AuthenticationError
openai.AuthenticationError (HTTP 401)
Stack trace
openai.AuthenticationError: Error code: 401 - {'error': {'message': 'Invalid API key provided', 'type': 'authentication_error', 'param': null, 'code': 'invalid_api_key'}} Why it happens
This error occurs when the API key used in the OpenAI Assistants client is missing, malformed, expired, or revoked.
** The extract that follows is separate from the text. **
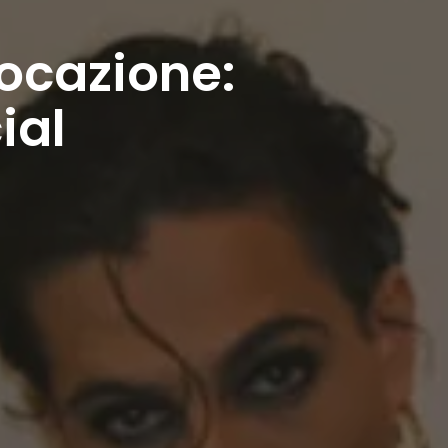
ocazione:
ial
The server rejects the request because it cannot authenticate the client without a valid key.
Detection
Check for openai.AuthenticationError exceptions in your API calls and verify the API key environment variable is set and correctly loaded before making requests.
Causes & fixes
API key environment variable is not set or misspelled
Ensure the environment variable (e.g., OPENAI_API_KEY) is set correctly in your environment and matches the variable your code reads.
Using an expired or revoked API key
Generate a new API key from the OpenAI dashboard and update your environment variable accordingly.
Passing the API key incorrectly in the client initialization
Use the OpenAI SDK v1+ pattern with os.environ to load the key and pass it properly to the client constructor.
Code: broken vs fixed
from openai import OpenAI
client = OpenAI(api_key="wrong_or_missing_key") # This causes AuthenticationError
response = client.chat.completions.create(model="gpt-4o-mini", messages=[{"role": "user", "content": "Hello"}])
print(response) import os
from openai import OpenAI
os.environ["OPENAI_API_KEY"] = "your_valid_api_key_here" # Set your valid API key here
client = OpenAI()
response = client.chat.completions.create(model="gpt-4o-mini", messages=[{"role": "user", "content": "Hello"}])
print(response) # Works without AuthenticationError Workaround
If you cannot update the environment immediately, catch AuthenticationError exceptions and prompt for manual API key input or fallback to cached valid credentials.
Prevention
Use environment variables to manage API keys securely and validate their presence at application startup to avoid runtime authentication failures.